GOP AGs Argue Colorado Courts Can’t Remove Trump from Primary Ballot

'Allowing each state and its courts to determine eligibility using malleable standards would create an unworkable patchwork of eligibility requirements for President...'

(A coalition of 19 attorneys general filed a brief with the Colorado Supreme Court arguing an appeal to keep former President Donald Trump off the primary ballot can’t be decided by the courts.

The 41-page brief—led by Republican attorneys general Patrick Morrisey of West Virginia and Theodore Rokita of Indiana—argues Congress should decide any alleged violation of the 14th Amendment of the U.S. Constitution.

The brief states the “courts have no business second guessing Congress’s decisions to enforce—or not enforce—the Clause,” referring to the insurrection clause in the amendment.

“The Fourteenth Amendment entrusts Insurrection Clause questions to Congress—not state officials or state courts,” the brief states. “The Amendment vests Congress with ‘power to enforce’ the Insurrection Clause ‘by appropriate legislation’ and power to ‘remove [the] disability’ it imposes.”

The brief was filed on the same day as a brief by three Republican secretaries of state arguing the case should be dismissed because District Court Judge Sarah Wallace described Trump as an “insurrectionist.”

Judge Wallace ruled in favor of Trump earlier this month.
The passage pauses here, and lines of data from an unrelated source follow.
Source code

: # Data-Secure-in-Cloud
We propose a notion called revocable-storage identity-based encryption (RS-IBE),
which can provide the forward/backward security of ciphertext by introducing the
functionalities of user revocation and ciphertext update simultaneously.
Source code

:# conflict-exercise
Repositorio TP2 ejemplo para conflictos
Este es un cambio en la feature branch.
Although she wrote Trump’s speech on Jan. 6, 2021, “incited imminent lawless violence,” his words didn’t meet the amendment’s requirement of “engagement.”
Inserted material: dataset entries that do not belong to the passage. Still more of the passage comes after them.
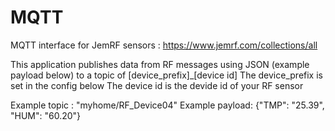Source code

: # MQTT

MQTT interface for JemRF sensors : https://www.jemrf.com/collections/all

This application publishes data from RF messages using JSON (example payload below)
to a topic of [device_prefix]_[device id]
The device_prefix is set in the config below
The device id is the devide id of your RF sensor

Example topic  : "myhome/RF_Device04"
Example payload: {"TMP": "25.39", "HUM": "60.20"}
The attorneys general argued the definition of “insurrection” shouldn’t be decided by the courts.

“For example, the term ‘insurrection’ is hardly as well defined as the district court let on,” the brief stated.
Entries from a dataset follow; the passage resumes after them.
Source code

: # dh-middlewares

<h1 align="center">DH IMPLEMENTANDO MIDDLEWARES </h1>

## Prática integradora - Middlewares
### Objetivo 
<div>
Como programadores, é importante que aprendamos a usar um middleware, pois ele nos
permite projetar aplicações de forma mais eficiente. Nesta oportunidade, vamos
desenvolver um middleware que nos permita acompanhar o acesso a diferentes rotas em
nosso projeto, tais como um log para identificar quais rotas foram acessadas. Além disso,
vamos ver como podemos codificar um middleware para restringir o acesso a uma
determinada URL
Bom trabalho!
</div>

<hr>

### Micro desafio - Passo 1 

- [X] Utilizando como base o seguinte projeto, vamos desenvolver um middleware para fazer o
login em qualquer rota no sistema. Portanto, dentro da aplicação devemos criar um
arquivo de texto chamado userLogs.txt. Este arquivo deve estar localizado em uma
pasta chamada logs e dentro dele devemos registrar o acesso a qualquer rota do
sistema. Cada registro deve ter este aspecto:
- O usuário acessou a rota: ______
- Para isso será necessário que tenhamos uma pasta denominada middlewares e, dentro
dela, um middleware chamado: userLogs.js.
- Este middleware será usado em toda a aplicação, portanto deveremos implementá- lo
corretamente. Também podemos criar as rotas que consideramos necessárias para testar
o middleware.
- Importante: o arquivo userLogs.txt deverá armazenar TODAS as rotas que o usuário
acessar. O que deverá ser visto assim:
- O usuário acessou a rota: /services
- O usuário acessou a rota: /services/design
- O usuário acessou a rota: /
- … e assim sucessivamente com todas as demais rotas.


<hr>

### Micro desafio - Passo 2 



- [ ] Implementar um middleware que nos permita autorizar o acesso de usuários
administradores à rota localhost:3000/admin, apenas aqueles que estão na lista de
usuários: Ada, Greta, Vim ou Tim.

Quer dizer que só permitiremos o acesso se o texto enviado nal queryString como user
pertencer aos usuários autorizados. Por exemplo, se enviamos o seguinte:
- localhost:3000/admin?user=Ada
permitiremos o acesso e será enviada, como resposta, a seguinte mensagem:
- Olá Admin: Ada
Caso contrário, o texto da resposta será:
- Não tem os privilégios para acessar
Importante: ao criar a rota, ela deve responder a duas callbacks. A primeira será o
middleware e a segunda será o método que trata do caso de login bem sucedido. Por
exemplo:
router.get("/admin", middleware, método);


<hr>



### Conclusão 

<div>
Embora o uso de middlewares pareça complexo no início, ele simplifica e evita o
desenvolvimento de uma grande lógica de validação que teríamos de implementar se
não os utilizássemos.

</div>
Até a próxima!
“And allowing each state and its courts to determine eligibility using malleable standards would create an unworkable patchwork of eligibility requirements for President,” it added. “… In truth, an ‘insurrection’ is more serious than the district court’s definition supposes. Where the Constitution uses the term ‘insurrection,’ that term appears alongside terms like ‘invasion’ and ‘rebellion.’”

The brief aligns with arguments submitted by the secretaries of state regarding a prediction of “electoral chaos” if a party’s presidential candidate appears on some state primary ballots but not on others.

The brief states the Trump’s impeachment by the House of Representatives after Jan. 6, 2021, and subsequent acquittal by the Senate shows Congress hasn’t found him guilty of an infraction under the Constitution.

“Congress, then, has rendered its judgment—and it disagrees with petitioners’ view that former President Trump engaged in insurrection,” the brief states. “Petitioners want this Court to try again, but ‘[f]ailure of political will does not justify unconstitutional remedies.'”

Attorneys general from Alabama, Alaska, Iowa, Kentucky, Louisiana, Mississippi, Missouri, Montana, Nebraska, North Dakota, Oklahoma, South Carolina, South Dakota, Tennessee, Texas, Utah, and Wyoming joined Morrisey and Rokita in filing the brief.

The Minnesota Supreme Court ruled in favor of Trump in a similar case and an appeal in Michigan is ongoing.